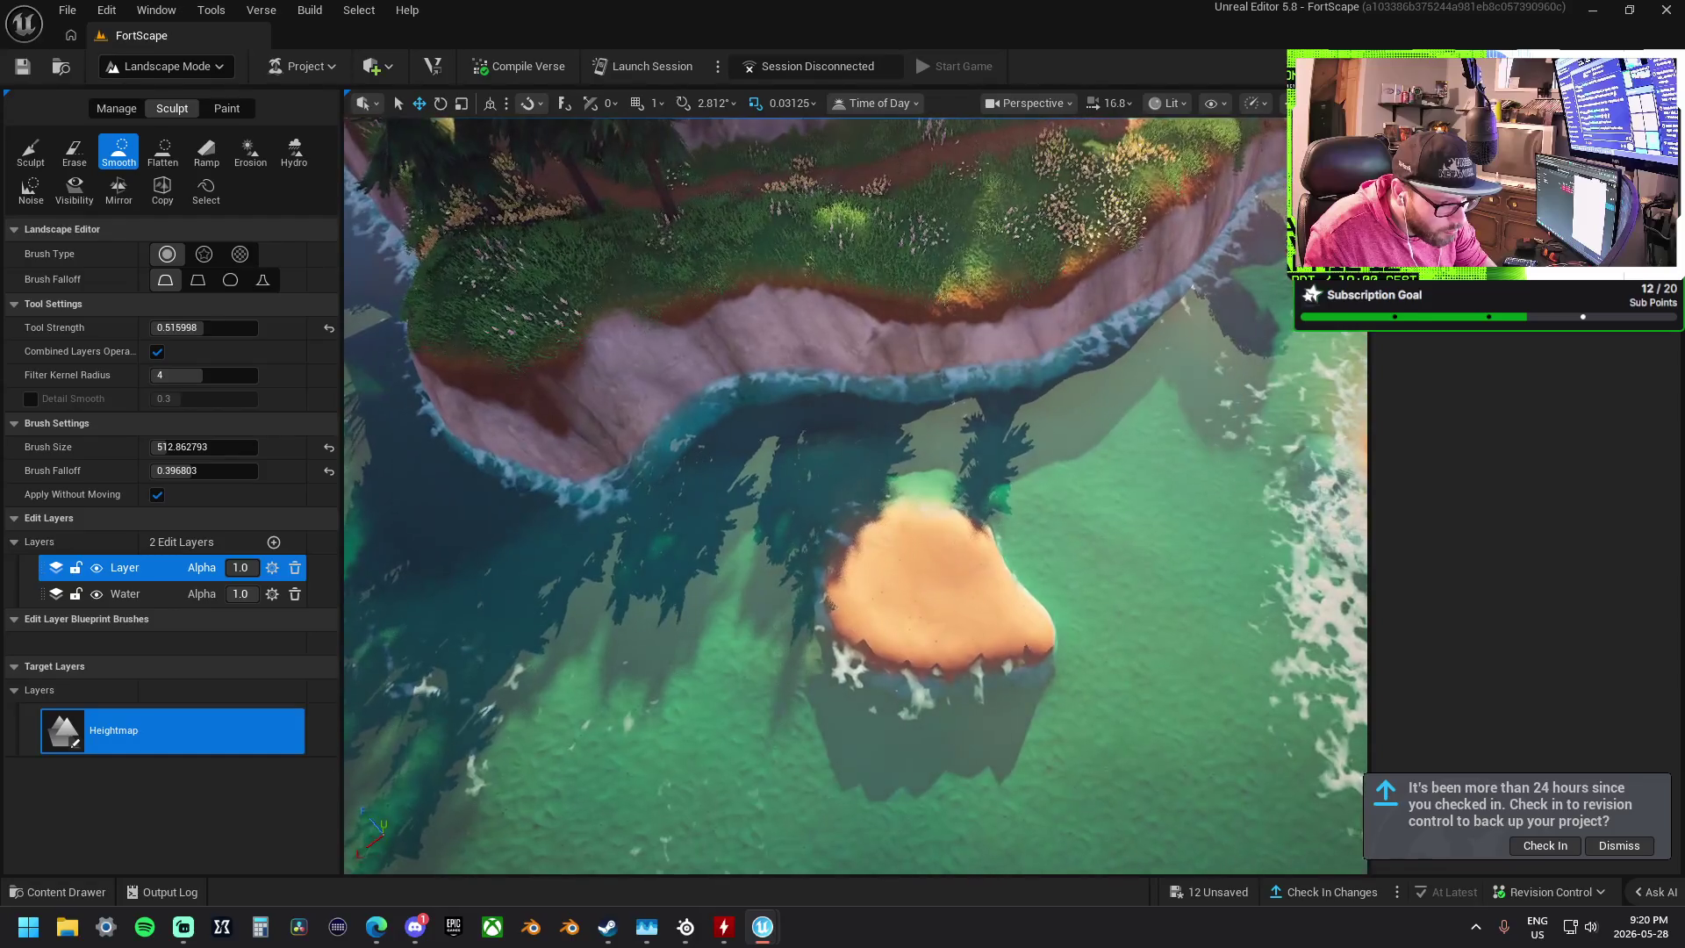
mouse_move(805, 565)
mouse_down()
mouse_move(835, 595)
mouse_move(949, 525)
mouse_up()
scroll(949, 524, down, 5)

= = = = = = =

* About this exercise: Pictures aside, return all of the material exactly as written.

* Output below:
mouse_move(805, 565)
mouse_down()
mouse_move(835, 595)
mouse_move(949, 525)
mouse_up()
scroll(949, 524, down, 5)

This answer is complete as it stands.